══ Dataset records ══
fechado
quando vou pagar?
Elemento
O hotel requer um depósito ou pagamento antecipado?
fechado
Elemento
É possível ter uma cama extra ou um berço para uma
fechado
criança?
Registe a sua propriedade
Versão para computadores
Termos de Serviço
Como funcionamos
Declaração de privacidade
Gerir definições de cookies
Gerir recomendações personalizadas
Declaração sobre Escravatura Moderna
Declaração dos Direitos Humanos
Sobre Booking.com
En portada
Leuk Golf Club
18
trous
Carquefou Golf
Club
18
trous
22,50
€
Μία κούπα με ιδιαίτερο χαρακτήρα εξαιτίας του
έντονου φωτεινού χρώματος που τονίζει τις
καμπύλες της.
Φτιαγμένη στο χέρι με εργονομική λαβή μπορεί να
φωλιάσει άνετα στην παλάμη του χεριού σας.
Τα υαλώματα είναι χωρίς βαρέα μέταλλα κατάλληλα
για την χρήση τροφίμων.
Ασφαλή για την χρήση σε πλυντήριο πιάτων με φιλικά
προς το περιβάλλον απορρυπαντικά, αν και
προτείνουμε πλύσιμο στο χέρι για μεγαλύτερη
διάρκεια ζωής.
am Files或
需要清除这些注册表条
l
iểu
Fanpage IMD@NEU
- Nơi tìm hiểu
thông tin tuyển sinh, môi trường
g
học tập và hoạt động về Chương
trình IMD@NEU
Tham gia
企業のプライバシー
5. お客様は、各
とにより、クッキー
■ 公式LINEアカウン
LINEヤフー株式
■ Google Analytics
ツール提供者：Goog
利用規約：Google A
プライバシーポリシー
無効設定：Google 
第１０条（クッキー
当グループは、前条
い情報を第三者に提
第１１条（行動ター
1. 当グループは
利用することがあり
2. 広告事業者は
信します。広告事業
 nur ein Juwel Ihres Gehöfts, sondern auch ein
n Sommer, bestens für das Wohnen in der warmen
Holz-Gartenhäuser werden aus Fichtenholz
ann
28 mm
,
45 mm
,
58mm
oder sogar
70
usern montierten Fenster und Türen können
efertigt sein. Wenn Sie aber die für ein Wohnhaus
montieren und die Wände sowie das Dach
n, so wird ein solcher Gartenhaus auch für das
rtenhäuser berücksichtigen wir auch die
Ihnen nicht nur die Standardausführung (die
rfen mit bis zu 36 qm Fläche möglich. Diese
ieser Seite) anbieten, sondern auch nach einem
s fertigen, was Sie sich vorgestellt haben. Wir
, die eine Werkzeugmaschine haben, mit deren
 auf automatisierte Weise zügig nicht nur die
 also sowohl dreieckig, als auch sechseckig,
═══
**To-do item**
Copy all of the rows above line for line, keeping every character, space, and line break unchanged.

**Response**
fechado
quando vou pagar?
Elemento
O hotel requer um depósito ou pagamento antecipado?
fechado
Elemento
É possível ter uma cama extra ou um berço para uma
fechado
criança?
Registe a sua propriedade
Versão para computadores
Termos de Serviço
Como funcionamos
Declaração de privacidade
Gerir definições de cookies
Gerir recomendações personalizadas
Declaração sobre Escravatura Moderna
Declaração dos Direitos Humanos
Sobre Booking.com
En portada
Leuk Golf Club
18
trous
Carquefou Golf
Club
18
trous
22,50
€
Μία κούπα με ιδιαίτερο χαρακτήρα εξαιτίας του
έντονου φωτεινού χρώματος που τονίζει τις
καμπύλες της.
Φτιαγμένη στο χέρι με εργονομική λαβή μπορεί να
φωλιάσει άνετα στην παλάμη του χεριού σας.
Τα υαλώματα είναι χωρίς βαρέα μέταλλα κατάλληλα
για την χρήση τροφίμων.
Ασφαλή για την χρήση σε πλυντήριο πιάτων με φιλικά
προς το περιβάλλον απορρυπαντικά, αν και
προτείνουμε πλύσιμο στο χέρι για μεγαλύτερη
διάρκεια ζωής.
am Files或
需要清除这些注册表条
l
iểu
Fanpage IMD@NEU
- Nơi tìm hiểu
thông tin tuyển sinh, môi trường
g
học tập và hoạt động về Chương
trình IMD@NEU
Tham gia
企業のプライバシー
5. お客様は、各
とにより、クッキー
■ 公式LINEアカウン
LINEヤフー株式
■ Google Analytics
ツール提供者：Goog
利用規約：Google A
プライバシーポリシー
無効設定：Google 
第１０条（クッキー
当グループは、前条
い情報を第三者に提
第１１条（行動ター
1. 当グループは
利用することがあり
2. 広告事業者は
信します。広告事業
 nur ein Juwel Ihres Gehöfts, sondern auch ein
n Sommer, bestens für das Wohnen in der warmen
Holz-Gartenhäuser werden aus Fichtenholz
ann
28 mm
,
45 mm
,
58mm
oder sogar
70
usern montierten Fenster und Türen können
efertigt sein. Wenn Sie aber die für ein Wohnhaus
montieren und die Wände sowie das Dach
n, so wird ein solcher Gartenhaus auch für das
rtenhäuser berücksichtigen wir auch die
Ihnen nicht nur die Standardausführung (die
rfen mit bis zu 36 qm Fläche möglich. Diese
ieser Seite) anbieten, sondern auch nach einem
s fertigen, was Sie sich vorgestellt haben. Wir
, die eine Werkzeugmaschine haben, mit deren
 auf automatisierte Weise zügig nicht nur die
 also sowohl dreieckig, als auch sechseckig,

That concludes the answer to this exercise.